_Brief 1_. List every line of the listing that contains the word "many".
_Brief 2_. Write what comes next in the passage on the Digital Markets Unit and strategic market status, picking up after its last sentence.

_Document excerpt_.
------

The DMU will work closely with other key regulators and will need to consult with the FCA, Ofcom, the Information Commissioner’s Office, the Bank of England and the Prudential Regulation Authorithy where proportionate and relevant and notify them when opening a Strategic Market Status (SMS) designation assessment.
The DMU was set up in a non-statutory form within the CMA in April 2021, in order to start preparing for the new regime, including building teams, preparing draft guidance and supporting and advising government on establishing the new regime. In addition, members of the DMU team have been assisting the CMA with its ongoing investigations in the digital sector under its Competition Act 1998 (CA98) powers.
Strategic Market Status
In order to ensure that the new regime will be proportionate and targeted towards firms and activities where the harm is the greatest, the new regime will focus on firms designated with strategic market status (SMS).
SMS will be applied only to a small number of firms which meet certain criteria. These will include having substantial and entrenched market power in at least one ‘activity’, providing the firm with a strategic market position. The legislation will contain a definition of the activities in scope, in a way that is clear and easy to apply.
The criteria to be used in order to assess whether a firm has a strategic position will be set out clearly in the legislation and the DMU will also be required to publish guidance on these concepts and how they will be applied in practice.
A UK nexus requirement will ensure the DMU focuses on the impact on competition in the UK. The government will also introduce a minimum revenue threshold to make it clear that smaller firms will not be caught under the regime.
The DMU will have discretion to decide how it prioritises the cases it takes forward, in line with its statutory objectives and duties, but it will be required to publish guidance on the way it will prioritise its assessments, in order to provide clarity to stakeholders.
The DMU will be subject to a statutory deadline of 9 months to complete SMS designation assessments, extendable by a further 3 months in exceptional circumstances.
Once a firm is designated with SMS the DMU will set out how it is expected to behave in respect of the activities for which it is designated, through conduct requirements. The conduct requirements will be subject to the overarching objectives of fair trading, open choices and trust and transparency, to be defined in the legislation.
The categories of conduct requirements will be set out in the legislation and the DMU will have the power to develop specific conduct requirements corresponding to the exact circumstances for each firm. Examples of categories of potential conduct requirements include:
- Requiring firms with SMS not to apply discriminatory terms, conditions or policies to certain users, compared to equivalent transactions;
- Preventing bundling or tying the provision of its products or services by making access conditional on the use of the relevant designated activity;
- Providing clear, relevant, accurate and accessible information to users;
- A wider, cross-cutting category of conduct that prevents a firm with SMS from leveraging other parts of the business to further strengthen its power in a designated activity.
There will be an exemption for conduct that results in net consumer benefits but would otherwise result in a breach of conduct requirements. Firms with SMS will need to put forward the necessary evidence and the DMU will need to be satisfied that the conduct is indispensable in order to achieve the benefits and that the benefits outweigh the potential harm.
The DMU will be required to publish guidance setting out how the conduct requirements will operate in practice for each SMS firm. There is no statutory deadline for the development of the conduct requirements, but the DMU will normally issue the conduct requirements with its final SMS designation decision.

------

_Stored records_.
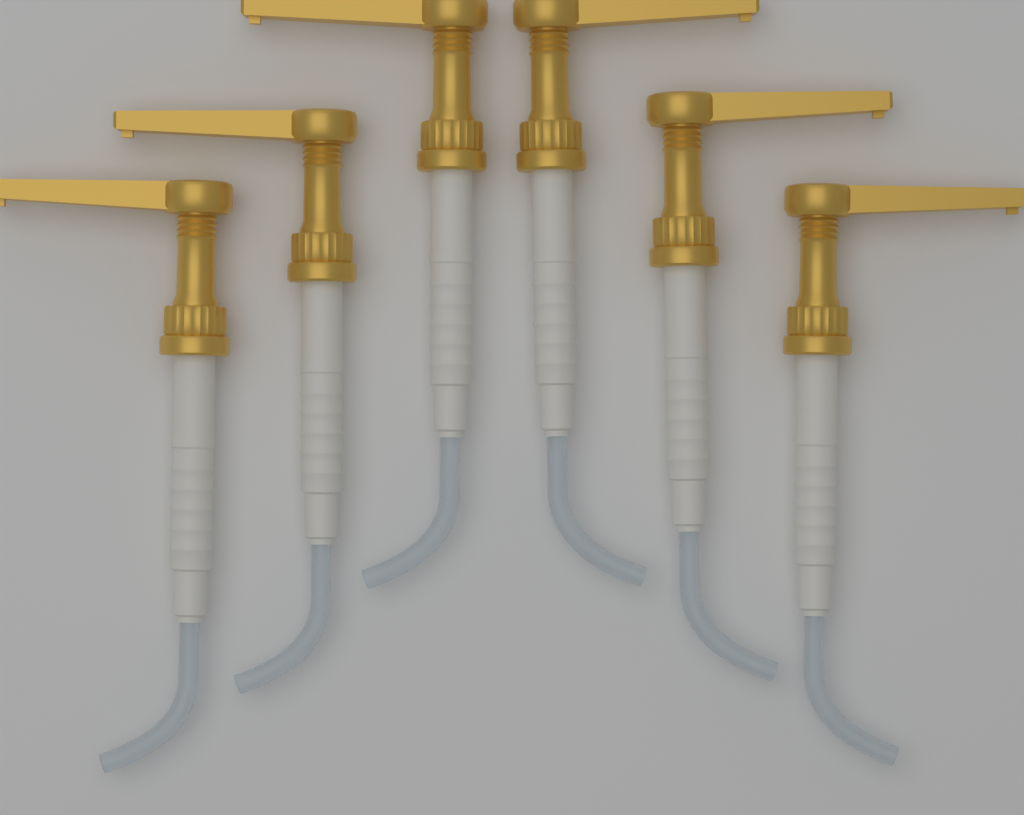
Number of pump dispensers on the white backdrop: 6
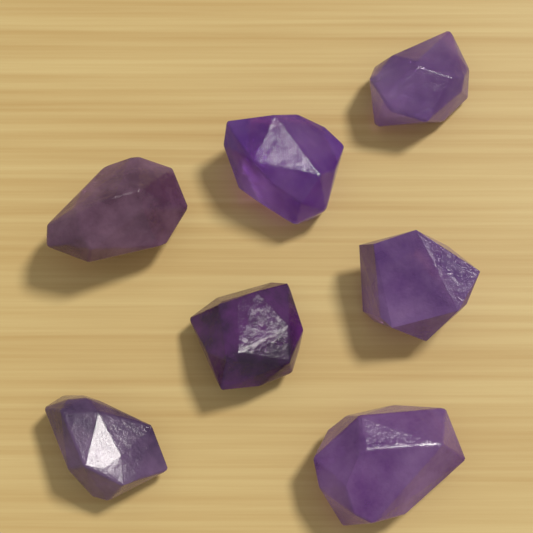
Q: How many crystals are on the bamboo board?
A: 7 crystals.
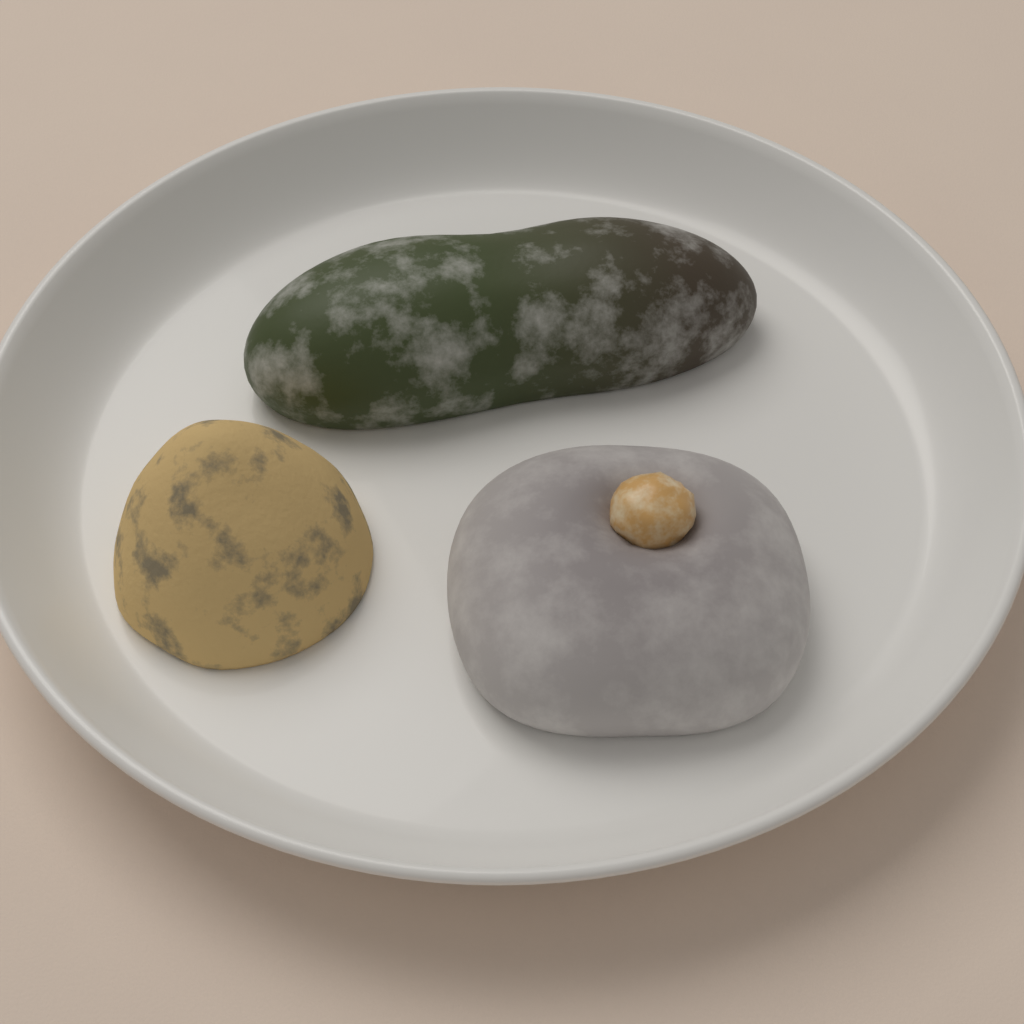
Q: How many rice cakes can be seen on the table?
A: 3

------

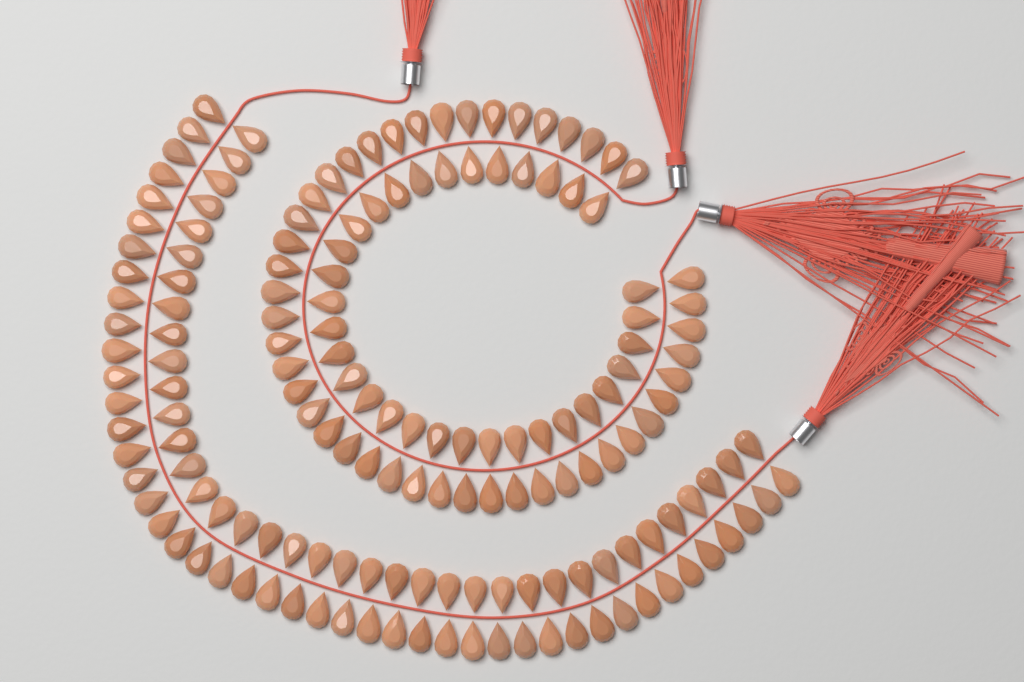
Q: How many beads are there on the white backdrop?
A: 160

------

_Exercise response 1_.
Q: How many crystals are on the bamboo board?
Q: How many rice cakes can be seen on the table?
Q: How many beads are there on the white backdrop?

_Exercise response 2_.
The CMA and Ofcom have now also published joint advice, first provided to the government in November last year, on how a code of conduct would apply to platforms and content providers, requiring digital platforms with ‘significant bargaining power’ to agree fair and reasonable terms for the content they use on their platforms. It would include a requirement for platforms to be more transparent about how their algorithms work, giving publishers appropriate control over presentation and branding of their content and driving improved practices in the sharing of user data between publishers and platforms hosting content.
Pro-competitive interventions (PCIs) will exist alongside conduct requirements. Whereas the conduct requirements will aim to prevent harm that may result from the strategic market position of SMS firms by setting out the rules of the game in advance, PCIs will enable the DMU to implement measures that address the root causes of a firm’s entrenched market power. The legal threshold for imposing PCIs will be whether there exists an adverse effect on competition (AEC), in line with the legal test under the CMA’s market investigation regime.
PCIs will not be limited to a specific list of remedies set out in the legislation, but will allow the DMU a broad level of discretion in order to ensure that it can implement the most effective remedy to address the harm identified.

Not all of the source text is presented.